I am currently building a simple optimisation tool for battery storage. At time t, the battery is loaded by Q_charge[t], which is the electricity drawn from the electric grid Q_el[t] multiplied by an efficiency factor eta_charge.
The discharge power Q_discharge[t] is multiplied by an efficiency factor eta_discharge and gives the demand Q_demand[t]. Demand profile is known for every hour of the year.
The battery SOC(t) is defined as state of charge at previous time step + power input - power output. No losses considered.
The state of charge at t=0 should be equal to the last hour of the period considered.
Charge and discharge cannot occurr simultaneously.
Charge and discharge have min and max limits.
Knowing the price of electricity Price[t] for every hour of the year, the objective function will decide when to charge, minimizing the cost of purchase. The demand is used internally, no electricity sold.

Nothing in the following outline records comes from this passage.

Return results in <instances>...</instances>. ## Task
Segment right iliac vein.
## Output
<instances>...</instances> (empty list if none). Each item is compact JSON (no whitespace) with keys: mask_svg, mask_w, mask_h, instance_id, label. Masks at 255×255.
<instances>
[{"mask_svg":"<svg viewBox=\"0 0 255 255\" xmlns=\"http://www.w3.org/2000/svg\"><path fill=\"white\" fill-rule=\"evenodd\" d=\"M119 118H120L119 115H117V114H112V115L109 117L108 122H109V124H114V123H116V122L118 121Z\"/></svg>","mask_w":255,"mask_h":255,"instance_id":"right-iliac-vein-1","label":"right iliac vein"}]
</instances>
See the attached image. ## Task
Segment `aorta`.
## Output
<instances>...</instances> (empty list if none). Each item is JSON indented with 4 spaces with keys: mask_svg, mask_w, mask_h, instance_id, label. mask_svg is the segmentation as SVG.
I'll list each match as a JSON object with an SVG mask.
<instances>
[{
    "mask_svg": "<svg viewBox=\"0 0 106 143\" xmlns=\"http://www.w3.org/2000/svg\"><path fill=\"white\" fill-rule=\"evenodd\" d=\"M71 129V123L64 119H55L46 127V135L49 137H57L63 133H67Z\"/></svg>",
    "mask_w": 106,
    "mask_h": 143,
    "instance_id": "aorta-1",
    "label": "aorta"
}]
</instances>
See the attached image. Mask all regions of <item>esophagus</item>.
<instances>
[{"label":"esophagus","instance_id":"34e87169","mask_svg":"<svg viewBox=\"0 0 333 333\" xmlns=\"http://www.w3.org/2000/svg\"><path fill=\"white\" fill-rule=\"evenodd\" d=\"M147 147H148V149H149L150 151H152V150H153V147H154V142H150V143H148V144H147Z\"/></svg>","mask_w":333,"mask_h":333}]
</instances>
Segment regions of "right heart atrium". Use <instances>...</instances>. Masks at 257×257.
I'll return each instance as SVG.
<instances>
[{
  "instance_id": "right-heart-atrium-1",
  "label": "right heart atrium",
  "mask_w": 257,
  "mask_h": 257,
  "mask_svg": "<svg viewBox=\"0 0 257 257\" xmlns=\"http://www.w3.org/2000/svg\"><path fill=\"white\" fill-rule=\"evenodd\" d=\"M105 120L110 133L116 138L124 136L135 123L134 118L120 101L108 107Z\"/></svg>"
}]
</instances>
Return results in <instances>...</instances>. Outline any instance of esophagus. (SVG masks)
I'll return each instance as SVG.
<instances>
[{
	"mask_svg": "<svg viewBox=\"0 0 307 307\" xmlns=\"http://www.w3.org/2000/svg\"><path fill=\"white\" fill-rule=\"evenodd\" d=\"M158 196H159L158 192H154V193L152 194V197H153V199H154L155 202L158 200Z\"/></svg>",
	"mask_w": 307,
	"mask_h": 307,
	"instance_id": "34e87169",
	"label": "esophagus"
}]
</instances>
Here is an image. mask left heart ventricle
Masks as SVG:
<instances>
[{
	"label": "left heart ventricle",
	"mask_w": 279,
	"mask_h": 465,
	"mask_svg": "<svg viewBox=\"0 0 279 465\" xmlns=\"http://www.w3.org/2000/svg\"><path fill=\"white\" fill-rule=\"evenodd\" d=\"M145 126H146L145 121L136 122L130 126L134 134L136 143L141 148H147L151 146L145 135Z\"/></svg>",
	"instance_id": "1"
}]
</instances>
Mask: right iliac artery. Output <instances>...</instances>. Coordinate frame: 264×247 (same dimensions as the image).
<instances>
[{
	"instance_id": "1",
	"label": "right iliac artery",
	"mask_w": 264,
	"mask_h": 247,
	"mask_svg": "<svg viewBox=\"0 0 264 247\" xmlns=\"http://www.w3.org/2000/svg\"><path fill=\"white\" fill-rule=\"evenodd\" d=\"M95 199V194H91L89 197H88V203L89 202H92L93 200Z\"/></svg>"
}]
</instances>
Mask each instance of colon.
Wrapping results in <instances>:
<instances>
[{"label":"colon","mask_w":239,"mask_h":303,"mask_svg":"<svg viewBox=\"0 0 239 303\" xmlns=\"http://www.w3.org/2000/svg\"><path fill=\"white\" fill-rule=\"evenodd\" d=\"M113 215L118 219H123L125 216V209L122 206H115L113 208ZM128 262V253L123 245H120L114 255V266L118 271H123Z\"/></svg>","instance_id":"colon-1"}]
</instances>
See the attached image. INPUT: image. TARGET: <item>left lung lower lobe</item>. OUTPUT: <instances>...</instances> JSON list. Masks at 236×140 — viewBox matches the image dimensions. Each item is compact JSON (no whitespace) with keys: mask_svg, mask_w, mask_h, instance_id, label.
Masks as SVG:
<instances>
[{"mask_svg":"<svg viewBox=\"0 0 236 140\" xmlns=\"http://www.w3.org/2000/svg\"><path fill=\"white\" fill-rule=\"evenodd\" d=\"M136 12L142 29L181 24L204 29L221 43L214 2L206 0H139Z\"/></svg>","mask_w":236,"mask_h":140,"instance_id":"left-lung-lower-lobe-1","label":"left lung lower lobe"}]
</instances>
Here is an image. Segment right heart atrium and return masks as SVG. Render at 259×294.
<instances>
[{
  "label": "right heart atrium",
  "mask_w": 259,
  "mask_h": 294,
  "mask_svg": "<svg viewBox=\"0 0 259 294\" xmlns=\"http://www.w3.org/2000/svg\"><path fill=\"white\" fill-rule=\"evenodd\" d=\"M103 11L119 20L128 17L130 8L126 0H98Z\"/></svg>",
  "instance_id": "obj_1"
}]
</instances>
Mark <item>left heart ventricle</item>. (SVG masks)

Demand[t] is known (imported from Excel). Price[t] is known (imported from Excel).
Here the code.
model = pyo.ConcreteModel()
##Parameters
tot_time=8760 #Hours in a year
model.T=pyo.Set(initialize=[t for t in range(0,tot_time)])
model.EtaCharge=pyo.Param(initialize=1.0, mutable=True) #-
model.PMinCharge=0 #MW
model.PMaxCharge=2 #MW
model.EtaDischarge=pyo.Param(initialize=1.0, mutable=True) #-
model.PMinDischarge=2 #MW
model.PMaxDischarge=4 #MW
model.S0=pyo.Param(initialize=0.0, mutable=True) #MWh SOC at t=0
##Variables
model.QEl = pyo.Var(model.T, within=NonNegativeReals, initialize=0)
model.QCharge= pyo.Var(model.T, within=NonNegativeReals)
model.QDischarge= pyo.Var(model.T, within=NonNegativeReals)
model.Charge=pyo.Var(model.T, within = pyo.Binary)
model.Discharge=pyo.Var(model.T, within = pyo.Binary)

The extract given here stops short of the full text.